2012년 연말에 캐나다에 거주하면서 세 아이의 아빠이자 Scrum Master로서 에자일 개발 방식을 채택하여 핸디맨 어플/이커머스 어플/프로덱트 개발/레시피 어플 개발한 미주 캐나다 지역의 실경험자입니다.

Curriculum

All

85 lectures ∙ (6hr 39min)

Course Materials:

Lecture resources
Published: 
Last updated: 

Reviews

All

36 reviews

4.6

36 reviews

  • hadoop3bigdata님의 프로필 이미지
    hadoop3bigdata

    Reviews 3

    Average Rating 5.0

    5

    93% enrolled

    この講義は、ビッグデータを扱うHadoopの専門家として養成したい心で講義を制作しました。クラウデラなどの包括的なオンプロメス配布ソフトウェアアプリケーション(OPD)を使用するのではなく、Hadoopを最初からインストールし、データセットを抽出、移動、およびロードすることに進みます。 1.xバージョンから始まったHadoopは、3.3バージョンまで多くの機能が追加されて非常に海賊なプラットフォームになりましたが、多くのツールを扱い、ビッグデータ専門家として養成される心溢れる講義になることを願っています。

    • kentucky8612311057님의 프로필 이미지
      kentucky8612311057

      Reviews 4

      Average Rating 5.0

      5

      100% enrolled

      利点: Hadoop MapReduceの基礎を学ぶことができます。 韓国語で唯一のHadoop講義のようです 残念なこと: マッパーを2つ使用して1つの共通キーに抽出する キーを2つ書く場合、 コンパレータを直接設定する方法 など気になった内容がなくて残念だった。 欠点: 講師様韓国語の発音が明確ではないが、背景音楽が大きくて何度何を言うのか再び聞かなければならなかった。 --------------------------------------- 先生の回答を見て別点5に修正します。

      • hadoop3bigdata
        Instructor

        親切に詳しい評価ありがとうございます。

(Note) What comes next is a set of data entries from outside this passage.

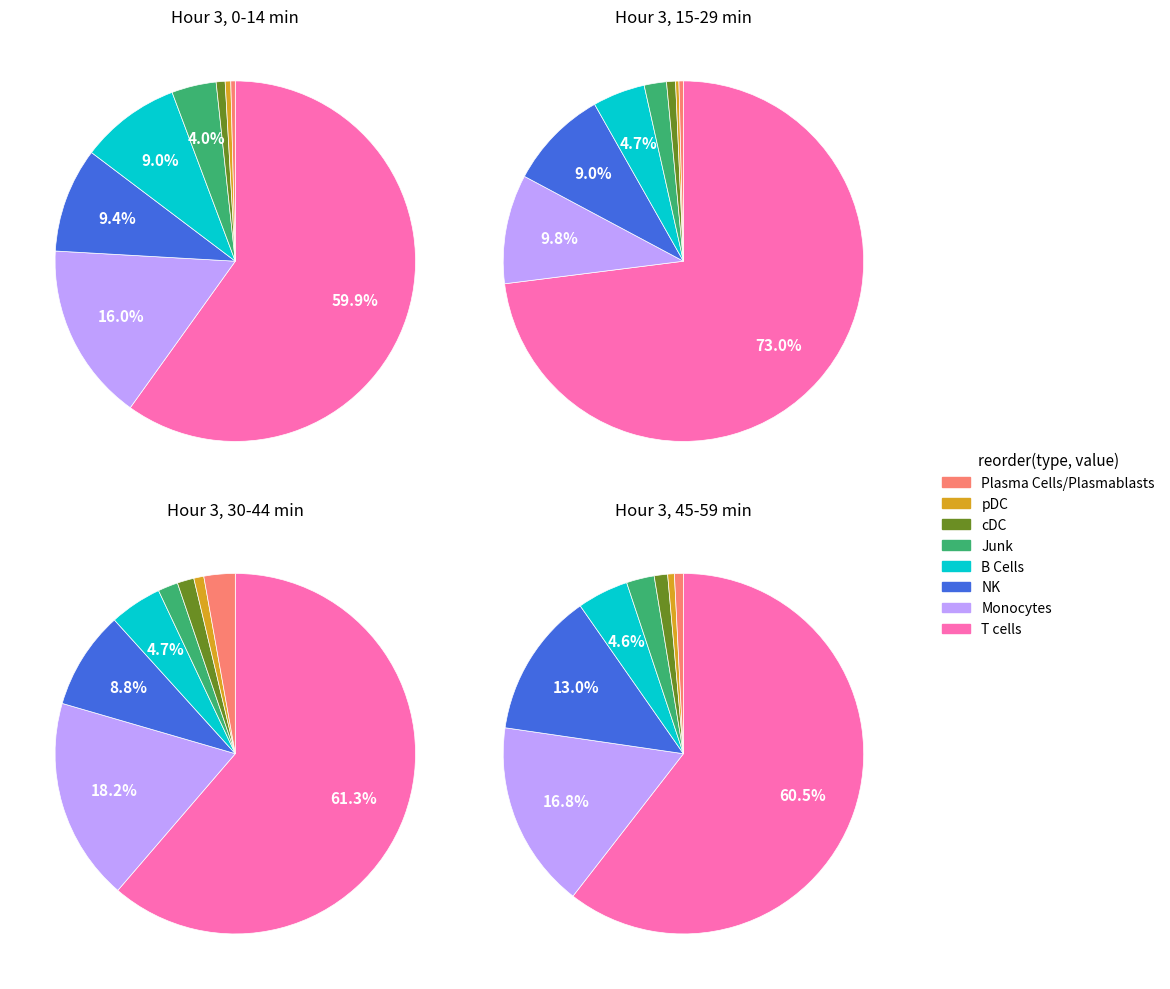

What percentage is the 3 slice, to the nearest percent?

8%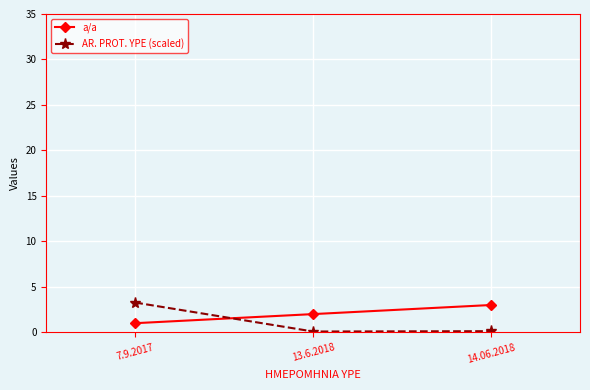

What is the total value across all series at 7.9.2017?

4.3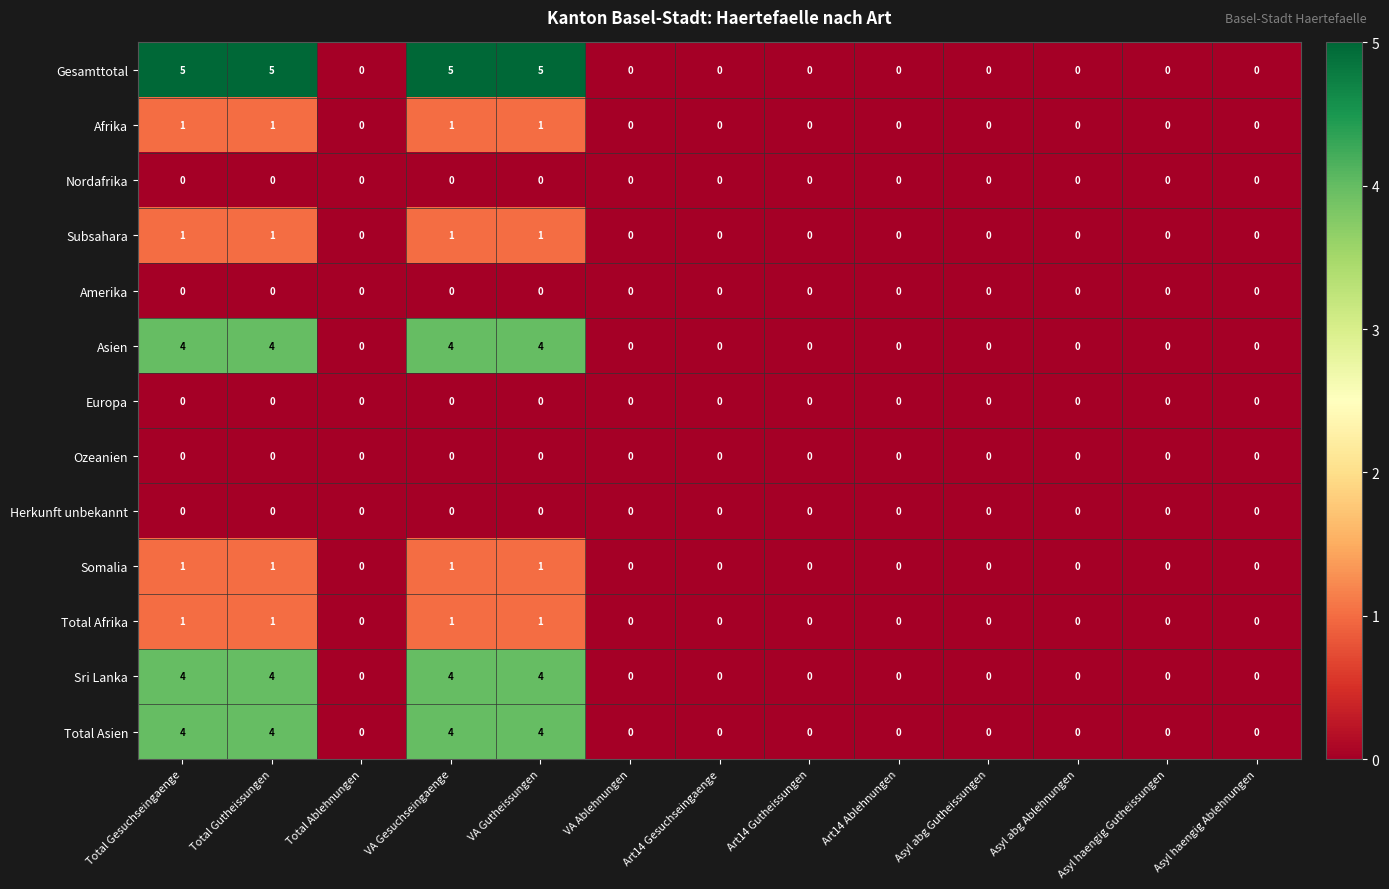

The value of Herkunft unbekannt at Total Gesuchseingaenge is 0. True or false?

True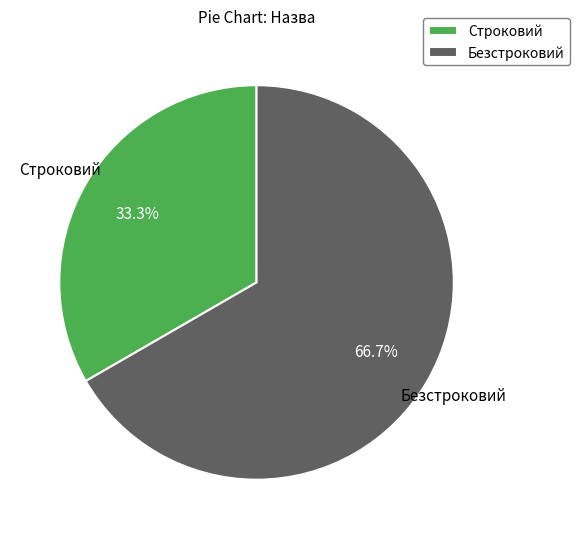

To the nearest percent, what is the difference between the largest and smallest slice percentages?

33%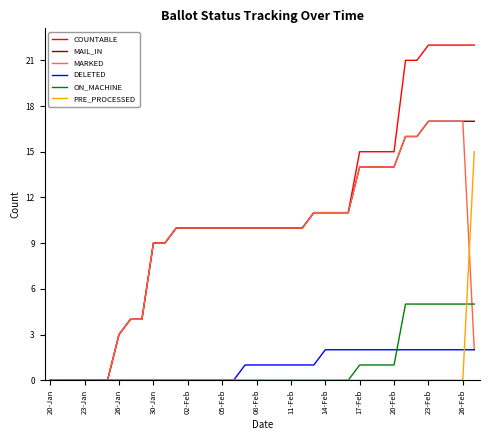

Which series has the widest spread of values?

COUNTABLE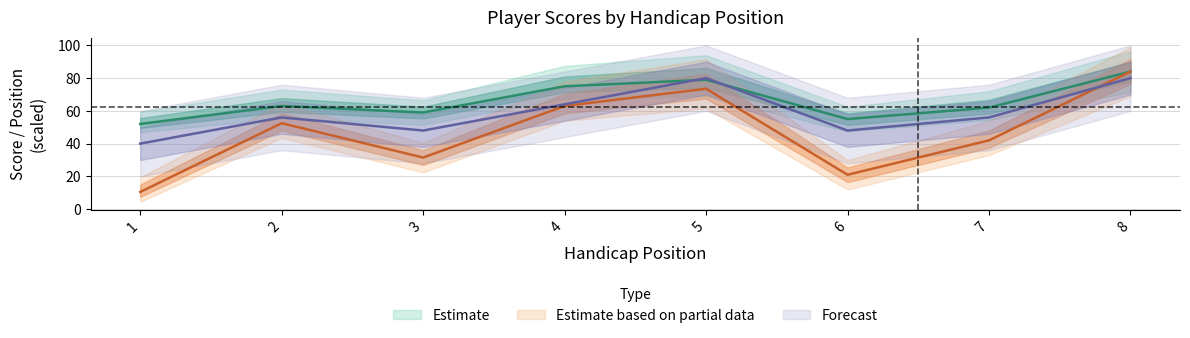

What is the sum of all position values?

36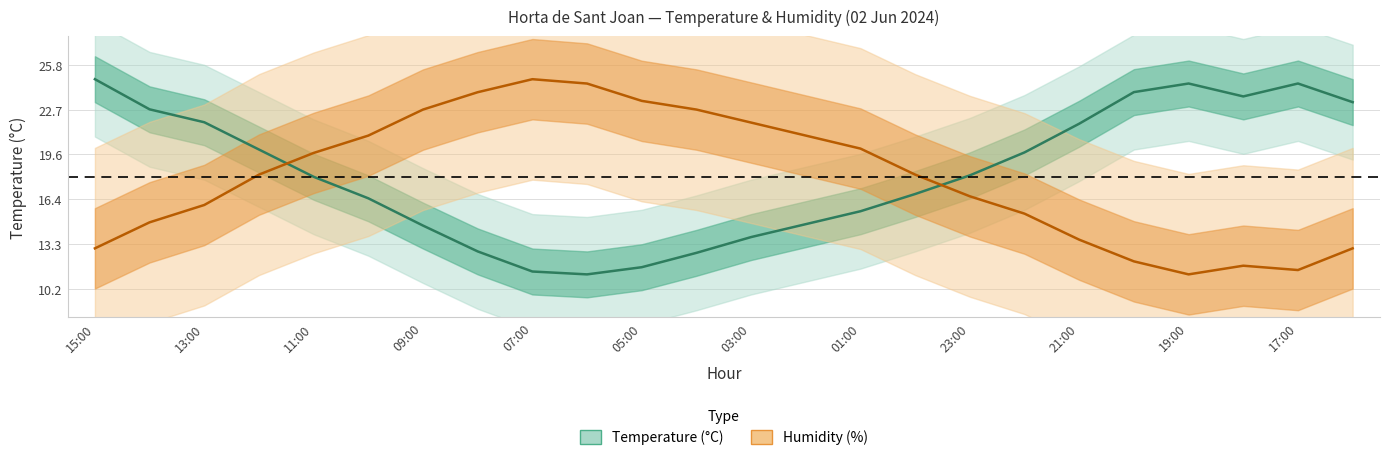

Which series has the largest total across all categories?

Temperature (°C)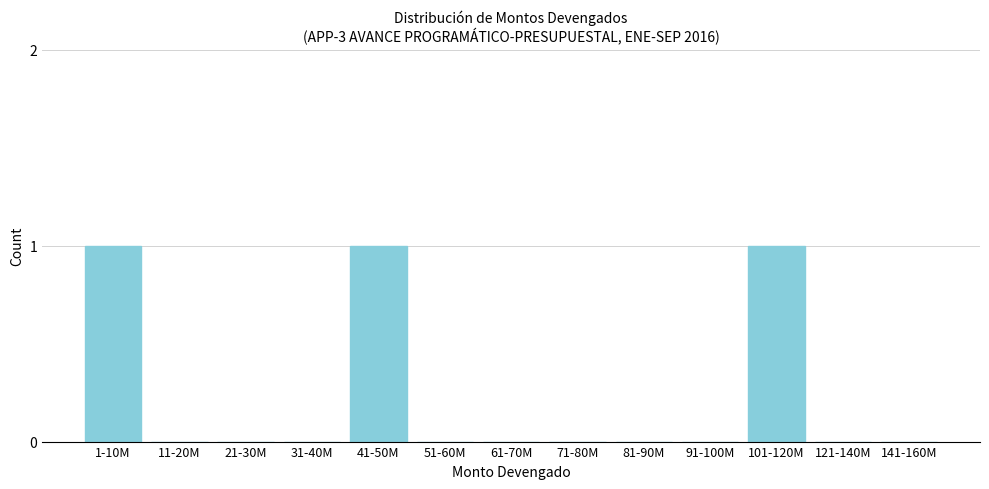

Reading left to right, extract all data points from this chart.

1-10M=1	11-20M=0	21-30M=0	31-40M=0	41-50M=1	51-60M=0	61-70M=0	71-80M=0	81-90M=0	91-100M=0	101-120M=1	121-140M=0	141-160M=0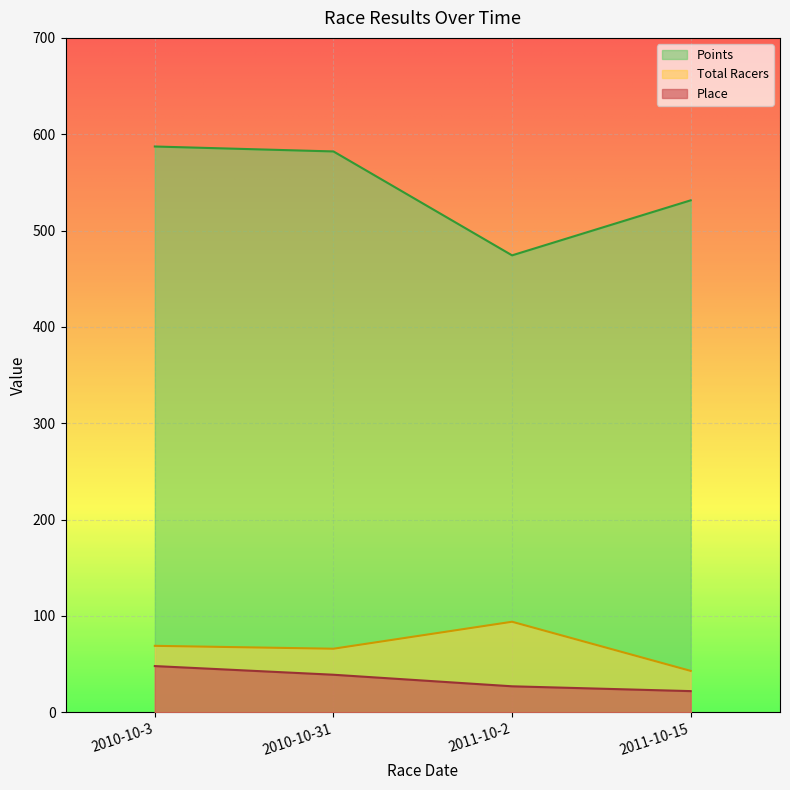

What is the label of the 4th point from the left?

2011-10-15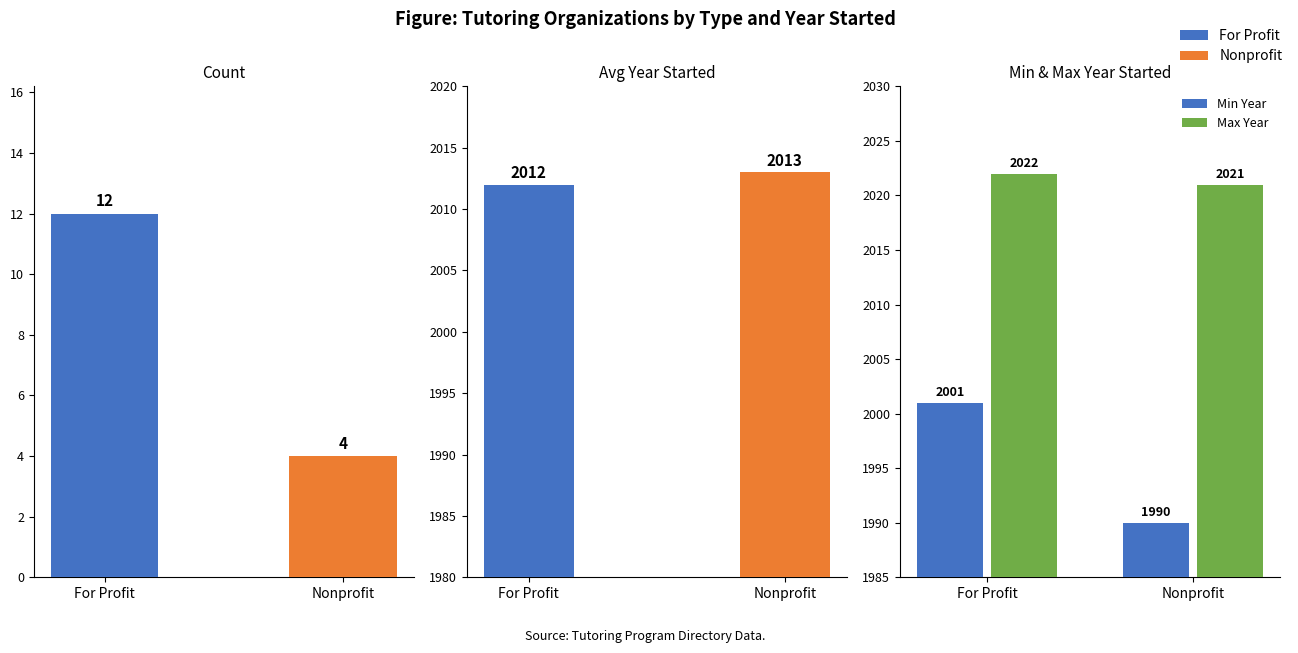

Which category has the highest value in the Max Year series?

For Profit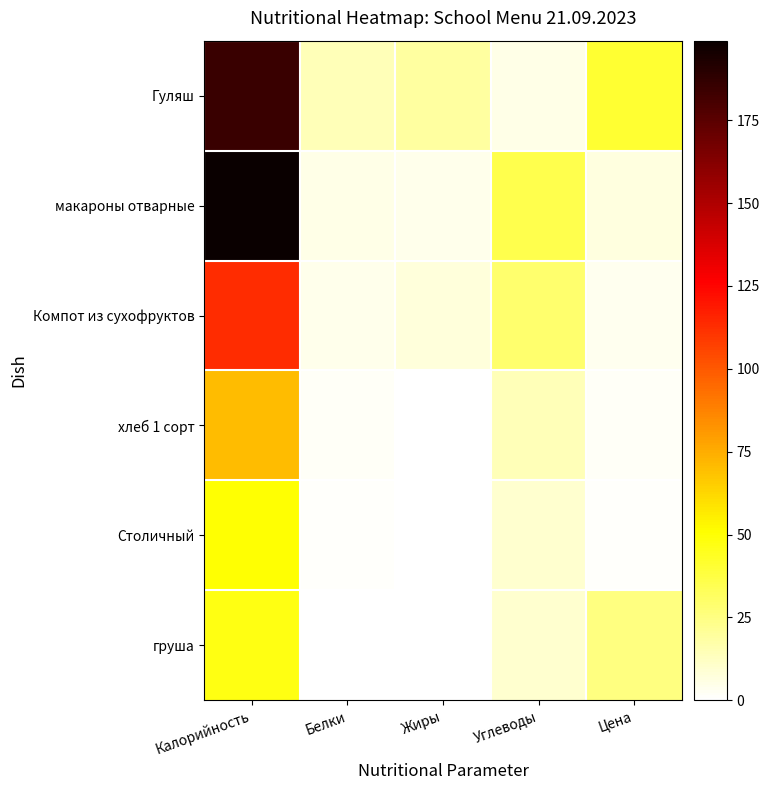

What is the difference between the highest and lowest values at Калорийность?

152.0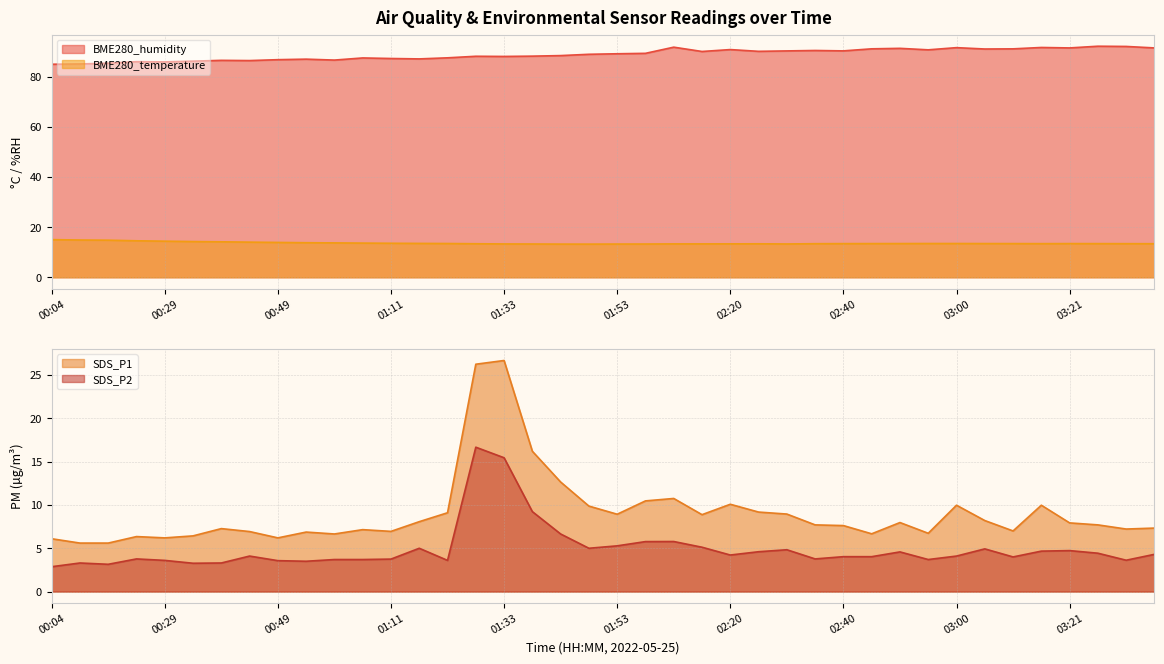

At how many categories does at least one series exceed 70?

40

更新した講義もあるので静かな時間に聞きながらハドゥプ専門家に残すことを楽しみにしています。

    • seaking79727님의 프로필 이미지
      seaking79727

      Reviews 38

      Average Rating 4.7

      5

      59% enrolled

      Hadoopの入門者にはいいですね。本を見る前にまず学習するのにちょうどいいようです。

      • hadoop3bigdata
        Instructor

        はい、良い評価ありがとうございます。 YARNアプリケーションを実行することを強調しました。ありがとうございます。楽しみにしています。

    • dlgnsxo1239897님의 프로필 이미지
      dlgnsxo1239897

      Reviews 56

      Average Rating 5.0

      5

      100% enrolled

      Hadoop川の本当によかったです! スパーク講義も開いてほしいです。 ありがとうございます!

      • hadoop3bigdata
        Instructor

        この講義を通して、Hadoopをもっと親しみ、きっかけになることを楽しみにしています。

    • jason님의 프로필 이미지
      jason

      Reviews 28

      Average Rating 5.0

      5

      31% enrolled

      講師様 こんな質の良い講義をお手頃な価格で視聴できるように提供していただきありがとうございます! データエンジニアが新しくなりました HadoopやSparkなどのビッグデータフレワークをどのように始めなければならないのか悩み、厚い本を考慮していたときに過去に購入しておいたこの講義を見直すようになりました。 Javaをやったことがないので理解するのに少し時間がかかりますが、よく修了します! 今年末や、来年初めにスパーク川の予定だと言うのにとても楽しみにしています! pysparkベースでこの講義のように簡単に説明できることを願っています!

      $42.90

      hadoop3bigdata's other courses

      Check out other courses by the instructor!

      Similar courses

      Explore other courses in the same field!